Music, dance, poetry and drama recitals were also a competitive activity in events such as the pan- Hellenic festivals held at Isthmia, Delphi and Nemea. However, as with the athletic competitions, the music contests were of a religious nature in that excellence was offered to honour the gods. There were two types of such musical contest: stephanites (sacred with a symbolic wreath as the prize) and chrematites or thematikoi (with more tangible prizes such as money or precious goods). Sparta, Argos and Paros held the earliest such competitions from the 7th century BCE. In Hellenistic times, musical festivals and competitions became so common that musicians and performing artists began to organize themselves into guilds or Koina.
Aulos Player
MUSIC & EDUCATION
Plato informs us that the first schools dedicated to musical education were created by the Cretans. However, the heyday of music in the classroom was during the 6th and 5th centuries BCE when schools of music were established in Athens where pupils aged between thirteen and sixteen were taught to play the lyre and kithara and to sing, accompanied by their teacher on the aulos. Music taught discipline and order and allowed the educated to better appreciate musical performance. Athletics and other sporting activities, another major element of the Greek education, were also done accompanied to music, particularly in order to increase synchronization.
MUSIC FOR PLEASURE
Music was a staple element of the symposium or all-male drinking party. After eating, the men each sang a song ( skolia ) with an aulos, lyre, or barbiton providing backing music. Often they sang amusing satirical songs ( silloi ). Finally, at the end of the evening, it was common for the group to take to the streets as a komos (band of revellers) and sing and dance their way through the town.

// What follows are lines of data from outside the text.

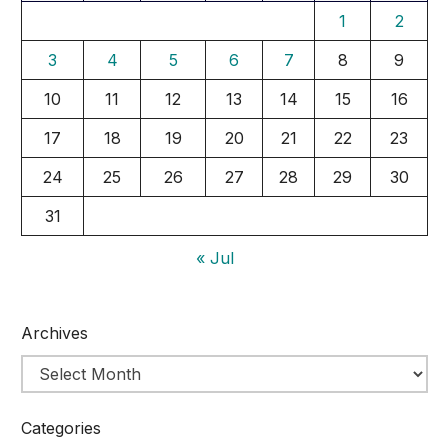
1
2
3
4
5
6
7
8
9
10
11
12
13
14
15
16
17
18
19
20
21
22
23
24
25
26
27
28
29
30
31
« Jul
Archives
Categories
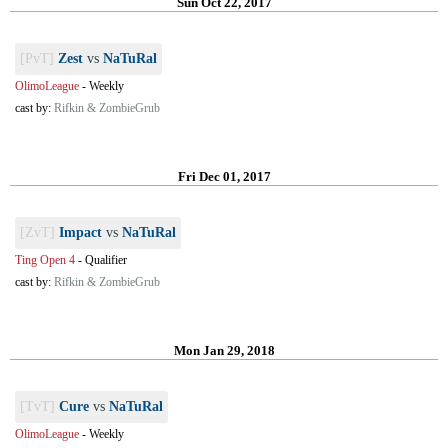
Sun Oct 22, 2017
[PvT]
Zest
vs
NaTuRal
OlimoLeague
-
Weekly
cast by:
Rifkin & ZombieGrub
Fri Dec 01, 2017
[ZvT]
Impact
vs
NaTuRal
Ting Open 4
-
Qualifier
cast by:
Rifkin & ZombieGrub
Mon Jan 29, 2018
[TvT]
Cure
vs
NaTuRal
OlimoLeague
-
Weekly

Women too could enjoy music in the privacy of their homes. Usually women played stringed instruments and recited poetry to music. In addition, household chores such as weaving and baking were done to music. Children too sang songs ( agermos ) at people's doors to receive small-change and sweets just as carol-singers do today.
Theatre of Segesta
In the theatre, performances of tragedy, comedy, and drama were all accompanied by music, and singing was provided by a designated chorus which consisted of as many as 24 singers in theatre performances of the 5th century BCE.
MUSIC IN ART
Musicians and musical instruments were a popular subject on frescoes, in sculpture, and on Greek pottery, particularly in the Geometric, black-figure and red-figure styles. Aside from all of the major mythological figures previously mentioned, a notable addition to the subject of music on Greek pottery is the greatest of heroes Hercules. Late Archaic and Early Attic pottery often portray the hero with a kithara, and perhaps this symbolizes the association between physical and musical exercise which are necessary for a properly balanced education. Other great heroes such as Achilles, Theseus, and Paris are also sometimes portrayed playing a musical instrument (usually a lyre), once again reinforcing the dual aims of an aristocratic education and the virtue of music. Also, many school scenes on 5th century BCE pottery depict students with both a lyre and a book-roll, illustrating once again the importance of music in education. Finally, Lekythoi, slim jars for holding perfumes, are commonly found in grave contexts and often have music as the subject of their decoration, perhaps in an attempt to ensure that the deceased was accompanied by music on their journey into the next life.